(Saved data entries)

━━━━━━

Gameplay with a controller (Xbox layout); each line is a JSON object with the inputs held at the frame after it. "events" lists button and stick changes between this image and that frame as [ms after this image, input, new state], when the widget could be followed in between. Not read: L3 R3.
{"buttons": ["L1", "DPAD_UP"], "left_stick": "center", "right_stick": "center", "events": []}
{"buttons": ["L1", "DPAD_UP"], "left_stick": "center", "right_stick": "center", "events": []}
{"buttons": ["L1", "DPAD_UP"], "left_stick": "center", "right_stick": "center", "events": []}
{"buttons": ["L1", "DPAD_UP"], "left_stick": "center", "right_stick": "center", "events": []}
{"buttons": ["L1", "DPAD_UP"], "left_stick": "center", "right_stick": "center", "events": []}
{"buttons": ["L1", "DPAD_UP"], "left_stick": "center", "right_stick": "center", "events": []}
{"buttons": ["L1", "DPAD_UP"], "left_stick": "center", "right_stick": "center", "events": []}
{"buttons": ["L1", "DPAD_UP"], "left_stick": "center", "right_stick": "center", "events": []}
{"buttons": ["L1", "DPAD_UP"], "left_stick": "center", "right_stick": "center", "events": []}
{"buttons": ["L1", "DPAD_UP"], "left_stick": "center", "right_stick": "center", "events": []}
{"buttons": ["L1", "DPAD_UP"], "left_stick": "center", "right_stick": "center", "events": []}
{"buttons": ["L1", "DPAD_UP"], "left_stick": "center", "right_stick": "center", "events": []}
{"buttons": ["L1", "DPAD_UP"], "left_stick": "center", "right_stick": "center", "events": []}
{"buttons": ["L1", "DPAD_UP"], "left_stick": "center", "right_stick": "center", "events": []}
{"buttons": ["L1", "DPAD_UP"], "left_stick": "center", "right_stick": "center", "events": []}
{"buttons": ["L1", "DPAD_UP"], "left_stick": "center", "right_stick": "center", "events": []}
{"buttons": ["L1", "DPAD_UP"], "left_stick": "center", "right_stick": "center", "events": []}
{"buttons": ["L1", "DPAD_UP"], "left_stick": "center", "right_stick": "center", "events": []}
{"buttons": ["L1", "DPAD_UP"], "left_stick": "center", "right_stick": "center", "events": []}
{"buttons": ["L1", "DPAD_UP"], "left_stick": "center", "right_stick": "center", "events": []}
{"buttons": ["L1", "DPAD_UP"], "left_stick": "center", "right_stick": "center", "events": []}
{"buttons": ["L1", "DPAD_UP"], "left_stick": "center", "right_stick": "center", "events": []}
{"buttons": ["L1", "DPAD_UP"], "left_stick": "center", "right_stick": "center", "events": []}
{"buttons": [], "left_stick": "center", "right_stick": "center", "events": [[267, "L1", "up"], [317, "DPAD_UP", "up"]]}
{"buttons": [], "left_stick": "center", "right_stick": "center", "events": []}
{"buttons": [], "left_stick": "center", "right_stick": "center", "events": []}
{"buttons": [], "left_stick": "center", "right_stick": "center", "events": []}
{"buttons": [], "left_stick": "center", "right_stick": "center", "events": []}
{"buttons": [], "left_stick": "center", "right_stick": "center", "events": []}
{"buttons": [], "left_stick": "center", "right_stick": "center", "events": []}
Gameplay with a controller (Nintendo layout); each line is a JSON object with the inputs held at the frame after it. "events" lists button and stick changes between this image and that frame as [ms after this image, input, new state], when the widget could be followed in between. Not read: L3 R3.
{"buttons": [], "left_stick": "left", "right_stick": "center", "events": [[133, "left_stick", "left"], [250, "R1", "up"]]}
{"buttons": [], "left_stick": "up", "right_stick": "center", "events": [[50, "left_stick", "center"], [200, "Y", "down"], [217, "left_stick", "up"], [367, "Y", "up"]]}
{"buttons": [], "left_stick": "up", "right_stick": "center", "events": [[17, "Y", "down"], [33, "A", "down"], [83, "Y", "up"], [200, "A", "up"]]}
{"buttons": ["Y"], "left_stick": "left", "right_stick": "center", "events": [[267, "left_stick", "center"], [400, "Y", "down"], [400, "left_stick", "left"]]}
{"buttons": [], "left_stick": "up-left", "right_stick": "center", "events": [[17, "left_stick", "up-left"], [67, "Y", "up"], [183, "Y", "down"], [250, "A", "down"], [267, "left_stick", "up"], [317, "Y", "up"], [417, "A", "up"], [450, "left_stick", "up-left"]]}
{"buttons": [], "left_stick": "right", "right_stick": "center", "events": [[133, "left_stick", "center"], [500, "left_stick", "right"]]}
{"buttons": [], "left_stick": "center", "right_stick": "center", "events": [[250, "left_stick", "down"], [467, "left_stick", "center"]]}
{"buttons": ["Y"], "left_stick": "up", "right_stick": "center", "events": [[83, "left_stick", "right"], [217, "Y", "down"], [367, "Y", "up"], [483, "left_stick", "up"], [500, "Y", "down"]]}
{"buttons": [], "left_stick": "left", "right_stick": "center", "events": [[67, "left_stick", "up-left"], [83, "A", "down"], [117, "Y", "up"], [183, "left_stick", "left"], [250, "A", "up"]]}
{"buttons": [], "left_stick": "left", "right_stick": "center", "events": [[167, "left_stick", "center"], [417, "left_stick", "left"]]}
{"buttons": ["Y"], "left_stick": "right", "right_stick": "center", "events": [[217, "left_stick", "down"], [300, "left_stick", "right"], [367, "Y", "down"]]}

━━━━━━

TASK GOAL: The records above are to be set down again exactly as written.

ANSWER FOR THE TASK:
Gameplay with a controller (Xbox layout); each line is a JSON object with the inputs held at the frame after it. "events" lists button and stick changes between this image and that frame as [ms after this image, input, new state], when the widget could be followed in between. Not read: L3 R3.
{"buttons": ["L1", "DPAD_UP"], "left_stick": "center", "right_stick": "center", "events": []}
{"buttons": ["L1", "DPAD_UP"], "left_stick": "center", "right_stick": "center", "events": []}
{"buttons": ["L1", "DPAD_UP"], "left_stick": "center", "right_stick": "center", "events": []}
{"buttons": ["L1", "DPAD_UP"], "left_stick": "center", "right_stick": "center", "events": []}
{"buttons": ["L1", "DPAD_UP"], "left_stick": "center", "right_stick": "center", "events": []}
{"buttons": ["L1", "DPAD_UP"], "left_stick": "center", "right_stick": "center", "events": []}
{"buttons": ["L1", "DPAD_UP"], "left_stick": "center", "right_stick": "center", "events": []}
{"buttons": ["L1", "DPAD_UP"], "left_stick": "center", "right_stick": "center", "events": []}
{"buttons": ["L1", "DPAD_UP"], "left_stick": "center", "right_stick": "center", "events": []}
{"buttons": ["L1", "DPAD_UP"], "left_stick": "center", "right_stick": "center", "events": []}
{"buttons": ["L1", "DPAD_UP"], "left_stick": "center", "right_stick": "center", "events": []}
{"buttons": ["L1", "DPAD_UP"], "left_stick": "center", "right_stick": "center", "events": []}
{"buttons": ["L1", "DPAD_UP"], "left_stick": "center", "right_stick": "center", "events": []}
{"buttons": ["L1", "DPAD_UP"], "left_stick": "center", "right_stick": "center", "events": []}
{"buttons": ["L1", "DPAD_UP"], "left_stick": "center", "right_stick": "center", "events": []}
{"buttons": ["L1", "DPAD_UP"], "left_stick": "center", "right_stick": "center", "events": []}
{"buttons": ["L1", "DPAD_UP"], "left_stick": "center", "right_stick": "center", "events": []}
{"buttons": ["L1", "DPAD_UP"], "left_stick": "center", "right_stick": "center", "events": []}
{"buttons": ["L1", "DPAD_UP"], "left_stick": "center", "right_stick": "center", "events": []}
{"buttons": ["L1", "DPAD_UP"], "left_stick": "center", "right_stick": "center", "events": []}
{"buttons": ["L1", "DPAD_UP"], "left_stick": "center", "right_stick": "center", "events": []}
{"buttons": ["L1", "DPAD_UP"], "left_stick": "center", "right_stick": "center", "events": []}
{"buttons": ["L1", "DPAD_UP"], "left_stick": "center", "right_stick": "center", "events": []}
{"buttons": [], "left_stick": "center", "right_stick": "center", "events": [[267, "L1", "up"], [317, "DPAD_UP", "up"]]}
{"buttons": [], "left_stick": "center", "right_stick": "center", "events": []}
{"buttons": [], "left_stick": "center", "right_stick": "center", "events": []}
{"buttons": [], "left_stick": "center", "right_stick": "center", "events": []}
{"buttons": [], "left_stick": "center", "right_stick": "center", "events": []}
{"buttons": [], "left_stick": "center", "right_stick": "center", "events": []}
{"buttons": [], "left_stick": "center", "right_stick": "center", "events": []}
Gameplay with a controller (Nintendo layout); each line is a JSON object with the inputs held at the frame after it. "events" lists button and stick changes between this image and that frame as [ms after this image, input, new state], when the widget could be followed in between. Not read: L3 R3.
{"buttons": [], "left_stick": "left", "right_stick": "center", "events": [[133, "left_stick", "left"], [250, "R1", "up"]]}
{"buttons": [], "left_stick": "up", "right_stick": "center", "events": [[50, "left_stick", "center"], [200, "Y", "down"], [217, "left_stick", "up"], [367, "Y", "up"]]}
{"buttons": [], "left_stick": "up", "right_stick": "center", "events": [[17, "Y", "down"], [33, "A", "down"], [83, "Y", "up"], [200, "A", "up"]]}
{"buttons": ["Y"], "left_stick": "left", "right_stick": "center", "events": [[267, "left_stick", "center"], [400, "Y", "down"], [400, "left_stick", "left"]]}
{"buttons": [], "left_stick": "up-left", "right_stick": "center", "events": [[17, "left_stick", "up-left"], [67, "Y", "up"], [183, "Y", "down"], [250, "A", "down"], [267, "left_stick", "up"], [317, "Y", "up"], [417, "A", "up"], [450, "left_stick", "up-left"]]}
{"buttons": [], "left_stick": "right", "right_stick": "center", "events": [[133, "left_stick", "center"], [500, "left_stick", "right"]]}
{"buttons": [], "left_stick": "center", "right_stick": "center", "events": [[250, "left_stick", "down"], [467, "left_stick", "center"]]}
{"buttons": ["Y"], "left_stick": "up", "right_stick": "center", "events": [[83, "left_stick", "right"], [217, "Y", "down"], [367, "Y", "up"], [483, "left_stick", "up"], [500, "Y", "down"]]}
{"buttons": [], "left_stick": "left", "right_stick": "center", "events": [[67, "left_stick", "up-left"], [83, "A", "down"], [117, "Y", "up"], [183, "left_stick", "left"], [250, "A", "up"]]}
{"buttons": [], "left_stick": "left", "right_stick": "center", "events": [[167, "left_stick", "center"], [417, "left_stick", "left"]]}
{"buttons": ["Y"], "left_stick": "right", "right_stick": "center", "events": [[217, "left_stick", "down"], [300, "left_stick", "right"], [367, "Y", "down"]]}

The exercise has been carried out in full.